Collected data
....

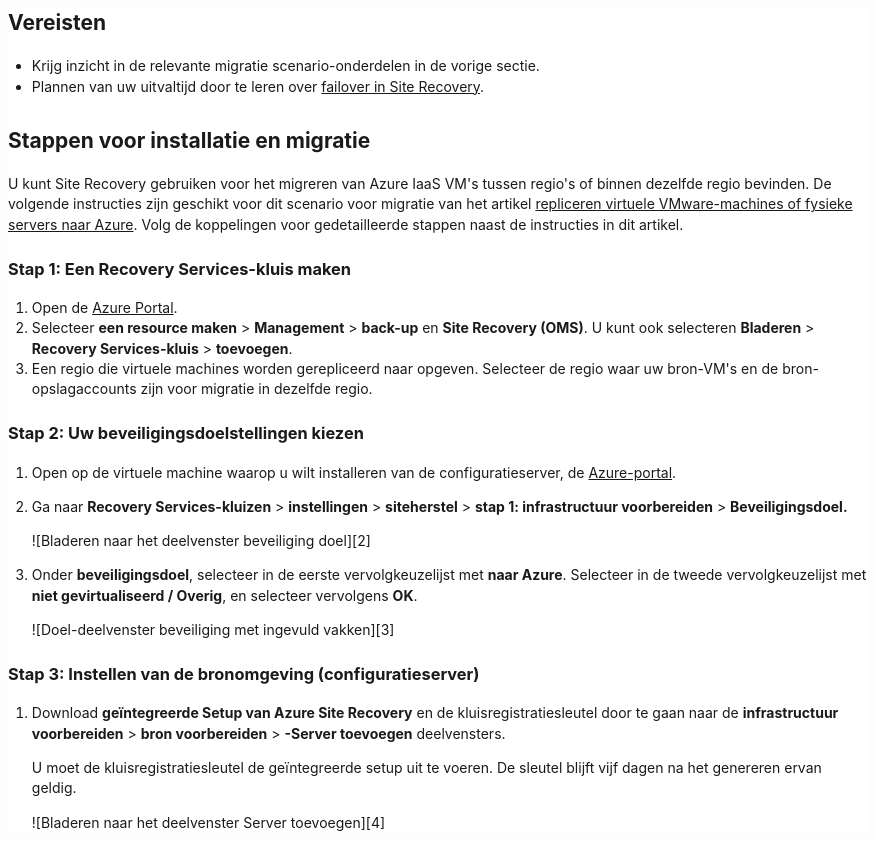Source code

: ## <a name="prerequisites"></a>Vereisten

* Krijg inzicht in de relevante migratie scenario-onderdelen in de vorige sectie.
* Plannen van uw uitvaltijd door te leren over [failover in Site Recovery](../../site-recovery/site-recovery-failover.md).

## <a name="setup-and-migration-steps"></a>Stappen voor installatie en migratie

U kunt Site Recovery gebruiken voor het migreren van Azure IaaS VM's tussen regio's of binnen dezelfde regio bevinden. De volgende instructies zijn geschikt voor dit scenario voor migratie van het artikel [repliceren virtuele VMware-machines of fysieke servers naar Azure](../../site-recovery/vmware-walkthrough-overview.md). Volg de koppelingen voor gedetailleerde stappen naast de instructies in dit artikel.

### <a name="step-1-create-a-recovery-services-vault"></a>Stap 1: Een Recovery Services-kluis maken

1. Open de [Azure Portal](https://portal.azure.com).
2. Selecteer **een resource maken** > **Management** > **back-up** en **Site Recovery (OMS)**. U kunt ook selecteren **Bladeren** > **Recovery Services-kluis** > **toevoegen**. 
3. Een regio die virtuele machines worden gerepliceerd naar opgeven. Selecteer de regio waar uw bron-VM's en de bron-opslagaccounts zijn voor migratie in dezelfde regio. 

### <a name="step-2-choose-your-protection-goals"></a>Stap 2: Uw beveiligingsdoelstellingen kiezen 

1. Open op de virtuele machine waarop u wilt installeren van de configuratieserver, de [Azure-portal](https://portal.azure.com).
2. Ga naar **Recovery Services-kluizen** > **instellingen** > **siteherstel** > **stap 1: infrastructuur voorbereiden** > **Beveiligingsdoel.**

   ![Bladeren naar het deelvenster beveiliging doel][2]

3. Onder **beveiligingsdoel**, selecteer in de eerste vervolgkeuzelijst met **naar Azure**. Selecteer in de tweede vervolgkeuzelijst met **niet gevirtualiseerd / Overig**, en selecteer vervolgens **OK**.

   ![Doel-deelvenster beveiliging met ingevuld vakken][3]

### <a name="step-3-set-up-the-source-environment-configuration-server"></a>Stap 3: Instellen van de bronomgeving (configuratieserver)

1. Download **geïntegreerde Setup van Azure Site Recovery** en de kluisregistratiesleutel door te gaan naar de **infrastructuur voorbereiden** > **bron voorbereiden**  >  **-Server toevoegen** deelvensters. 
 
   U moet de kluisregistratiesleutel de geïntegreerde setup uit te voeren. De sleutel blijft vijf dagen na het genereren ervan geldig.

   ![Bladeren naar het deelvenster Server toevoegen][4]
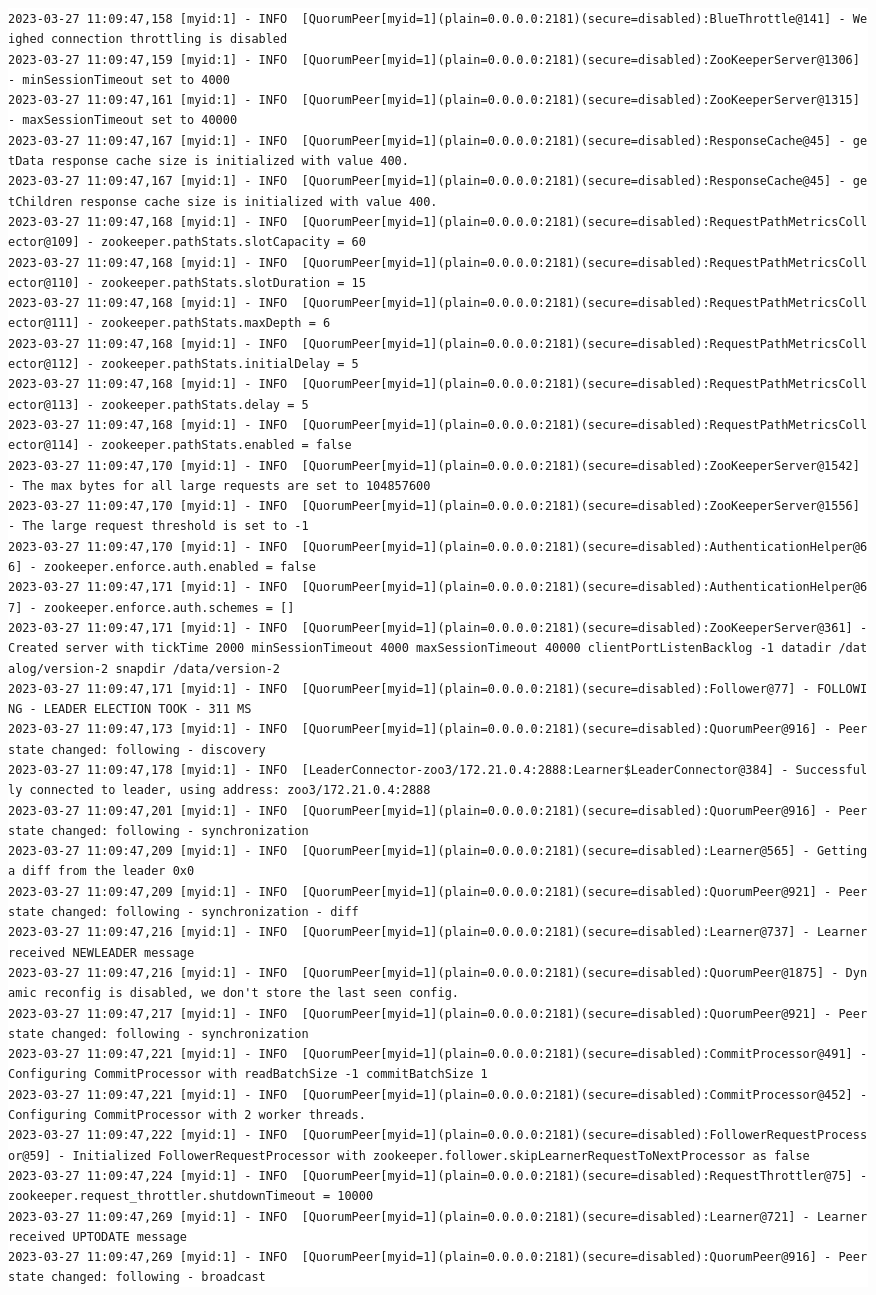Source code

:     2023-03-27 11:09:47,158 [myid:1] - INFO  [QuorumPeer[myid=1](plain=0.0.0.0:2181)(secure=disabled):BlueThrottle@141] - Weighed connection throttling is disabled
    2023-03-27 11:09:47,159 [myid:1] - INFO  [QuorumPeer[myid=1](plain=0.0.0.0:2181)(secure=disabled):ZooKeeperServer@1306] - minSessionTimeout set to 4000
    2023-03-27 11:09:47,161 [myid:1] - INFO  [QuorumPeer[myid=1](plain=0.0.0.0:2181)(secure=disabled):ZooKeeperServer@1315] - maxSessionTimeout set to 40000
    2023-03-27 11:09:47,167 [myid:1] - INFO  [QuorumPeer[myid=1](plain=0.0.0.0:2181)(secure=disabled):ResponseCache@45] - getData response cache size is initialized with value 400.
    2023-03-27 11:09:47,167 [myid:1] - INFO  [QuorumPeer[myid=1](plain=0.0.0.0:2181)(secure=disabled):ResponseCache@45] - getChildren response cache size is initialized with value 400.
    2023-03-27 11:09:47,168 [myid:1] - INFO  [QuorumPeer[myid=1](plain=0.0.0.0:2181)(secure=disabled):RequestPathMetricsCollector@109] - zookeeper.pathStats.slotCapacity = 60
    2023-03-27 11:09:47,168 [myid:1] - INFO  [QuorumPeer[myid=1](plain=0.0.0.0:2181)(secure=disabled):RequestPathMetricsCollector@110] - zookeeper.pathStats.slotDuration = 15
    2023-03-27 11:09:47,168 [myid:1] - INFO  [QuorumPeer[myid=1](plain=0.0.0.0:2181)(secure=disabled):RequestPathMetricsCollector@111] - zookeeper.pathStats.maxDepth = 6
    2023-03-27 11:09:47,168 [myid:1] - INFO  [QuorumPeer[myid=1](plain=0.0.0.0:2181)(secure=disabled):RequestPathMetricsCollector@112] - zookeeper.pathStats.initialDelay = 5
    2023-03-27 11:09:47,168 [myid:1] - INFO  [QuorumPeer[myid=1](plain=0.0.0.0:2181)(secure=disabled):RequestPathMetricsCollector@113] - zookeeper.pathStats.delay = 5
    2023-03-27 11:09:47,168 [myid:1] - INFO  [QuorumPeer[myid=1](plain=0.0.0.0:2181)(secure=disabled):RequestPathMetricsCollector@114] - zookeeper.pathStats.enabled = false
    2023-03-27 11:09:47,170 [myid:1] - INFO  [QuorumPeer[myid=1](plain=0.0.0.0:2181)(secure=disabled):ZooKeeperServer@1542] - The max bytes for all large requests are set to 104857600
    2023-03-27 11:09:47,170 [myid:1] - INFO  [QuorumPeer[myid=1](plain=0.0.0.0:2181)(secure=disabled):ZooKeeperServer@1556] - The large request threshold is set to -1
    2023-03-27 11:09:47,170 [myid:1] - INFO  [QuorumPeer[myid=1](plain=0.0.0.0:2181)(secure=disabled):AuthenticationHelper@66] - zookeeper.enforce.auth.enabled = false
    2023-03-27 11:09:47,171 [myid:1] - INFO  [QuorumPeer[myid=1](plain=0.0.0.0:2181)(secure=disabled):AuthenticationHelper@67] - zookeeper.enforce.auth.schemes = []
    2023-03-27 11:09:47,171 [myid:1] - INFO  [QuorumPeer[myid=1](plain=0.0.0.0:2181)(secure=disabled):ZooKeeperServer@361] - Created server with tickTime 2000 minSessionTimeout 4000 maxSessionTimeout 40000 clientPortListenBacklog -1 datadir /datalog/version-2 snapdir /data/version-2
    2023-03-27 11:09:47,171 [myid:1] - INFO  [QuorumPeer[myid=1](plain=0.0.0.0:2181)(secure=disabled):Follower@77] - FOLLOWING - LEADER ELECTION TOOK - 311 MS
    2023-03-27 11:09:47,173 [myid:1] - INFO  [QuorumPeer[myid=1](plain=0.0.0.0:2181)(secure=disabled):QuorumPeer@916] - Peer state changed: following - discovery
    2023-03-27 11:09:47,178 [myid:1] - INFO  [LeaderConnector-zoo3/172.21.0.4:2888:Learner$LeaderConnector@384] - Successfully connected to leader, using address: zoo3/172.21.0.4:2888
    2023-03-27 11:09:47,201 [myid:1] - INFO  [QuorumPeer[myid=1](plain=0.0.0.0:2181)(secure=disabled):QuorumPeer@916] - Peer state changed: following - synchronization
    2023-03-27 11:09:47,209 [myid:1] - INFO  [QuorumPeer[myid=1](plain=0.0.0.0:2181)(secure=disabled):Learner@565] - Getting a diff from the leader 0x0
    2023-03-27 11:09:47,209 [myid:1] - INFO  [QuorumPeer[myid=1](plain=0.0.0.0:2181)(secure=disabled):QuorumPeer@921] - Peer state changed: following - synchronization - diff
    2023-03-27 11:09:47,216 [myid:1] - INFO  [QuorumPeer[myid=1](plain=0.0.0.0:2181)(secure=disabled):Learner@737] - Learner received NEWLEADER message
    2023-03-27 11:09:47,216 [myid:1] - INFO  [QuorumPeer[myid=1](plain=0.0.0.0:2181)(secure=disabled):QuorumPeer@1875] - Dynamic reconfig is disabled, we don't store the last seen config.
    2023-03-27 11:09:47,217 [myid:1] - INFO  [QuorumPeer[myid=1](plain=0.0.0.0:2181)(secure=disabled):QuorumPeer@921] - Peer state changed: following - synchronization
    2023-03-27 11:09:47,221 [myid:1] - INFO  [QuorumPeer[myid=1](plain=0.0.0.0:2181)(secure=disabled):CommitProcessor@491] - Configuring CommitProcessor with readBatchSize -1 commitBatchSize 1
    2023-03-27 11:09:47,221 [myid:1] - INFO  [QuorumPeer[myid=1](plain=0.0.0.0:2181)(secure=disabled):CommitProcessor@452] - Configuring CommitProcessor with 2 worker threads.
    2023-03-27 11:09:47,222 [myid:1] - INFO  [QuorumPeer[myid=1](plain=0.0.0.0:2181)(secure=disabled):FollowerRequestProcessor@59] - Initialized FollowerRequestProcessor with zookeeper.follower.skipLearnerRequestToNextProcessor as false
    2023-03-27 11:09:47,224 [myid:1] - INFO  [QuorumPeer[myid=1](plain=0.0.0.0:2181)(secure=disabled):RequestThrottler@75] - zookeeper.request_throttler.shutdownTimeout = 10000
    2023-03-27 11:09:47,269 [myid:1] - INFO  [QuorumPeer[myid=1](plain=0.0.0.0:2181)(secure=disabled):Learner@721] - Learner received UPTODATE message
    2023-03-27 11:09:47,269 [myid:1] - INFO  [QuorumPeer[myid=1](plain=0.0.0.0:2181)(secure=disabled):QuorumPeer@916] - Peer state changed: following - broadcast
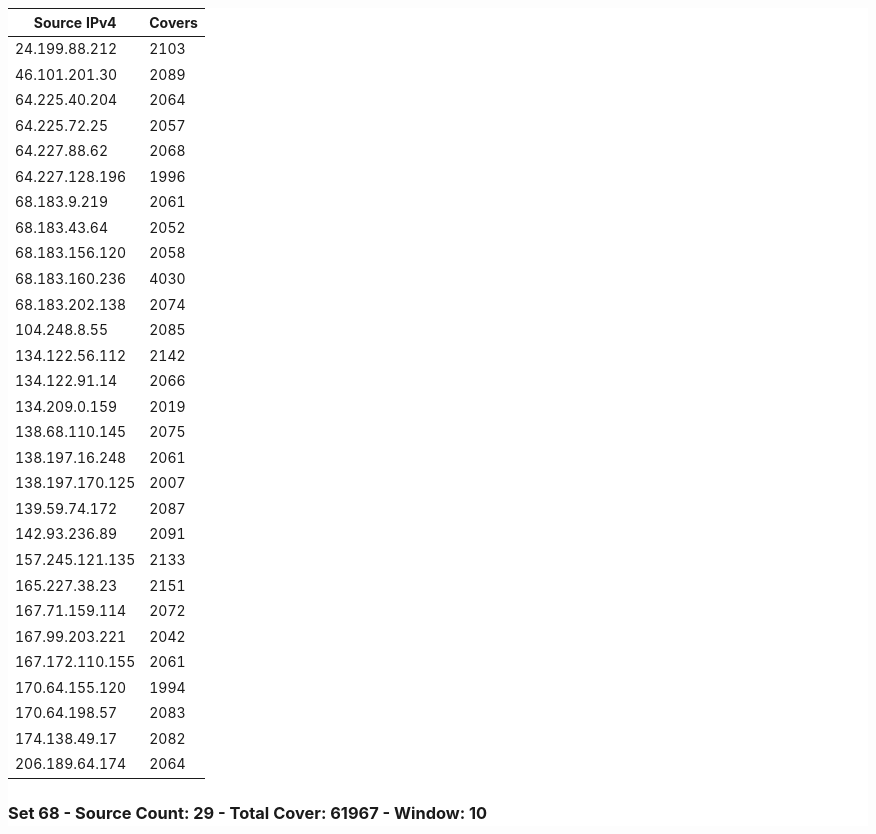 | Source IPv4 | Covers |
| --- | --- |
| 24.199.88.212 | 2103 |
| 46.101.201.30 | 2089 |
| 64.225.40.204 | 2064 |
| 64.225.72.25 | 2057 |
| 64.227.88.62 | 2068 |
| 64.227.128.196 | 1996 |
| 68.183.9.219 | 2061 |
| 68.183.43.64 | 2052 |
| 68.183.156.120 | 2058 |
| 68.183.160.236 | 4030 |
| 68.183.202.138 | 2074 |
| 104.248.8.55 | 2085 |
| 134.122.56.112 | 2142 |
| 134.122.91.14 | 2066 |
| 134.209.0.159 | 2019 |
| 138.68.110.145 | 2075 |
| 138.197.16.248 | 2061 |
| 138.197.170.125 | 2007 |
| 139.59.74.172 | 2087 |
| 142.93.236.89 | 2091 |
| 157.245.121.135 | 2133 |
| 165.227.38.23 | 2151 |
| 167.71.159.114 | 2072 |
| 167.99.203.221 | 2042 |
| 167.172.110.155 | 2061 |
| 170.64.155.120 | 1994 |
| 170.64.198.57 | 2083 |
| 174.138.49.17 | 2082 |
| 206.189.64.174 | 2064 |
### Set 68 - Source Count: 29 - Total Cover: 61967 - Window: 10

....

Pick out every line of the material above that contains the word "Open", and copy each of those lines in full.

1. Open de [Azure Portal](https://portal.azure.com).
1. Open op de virtuele machine waarop u wilt installeren van de configuratieserver, de [Azure-portal](https://portal.azure.com).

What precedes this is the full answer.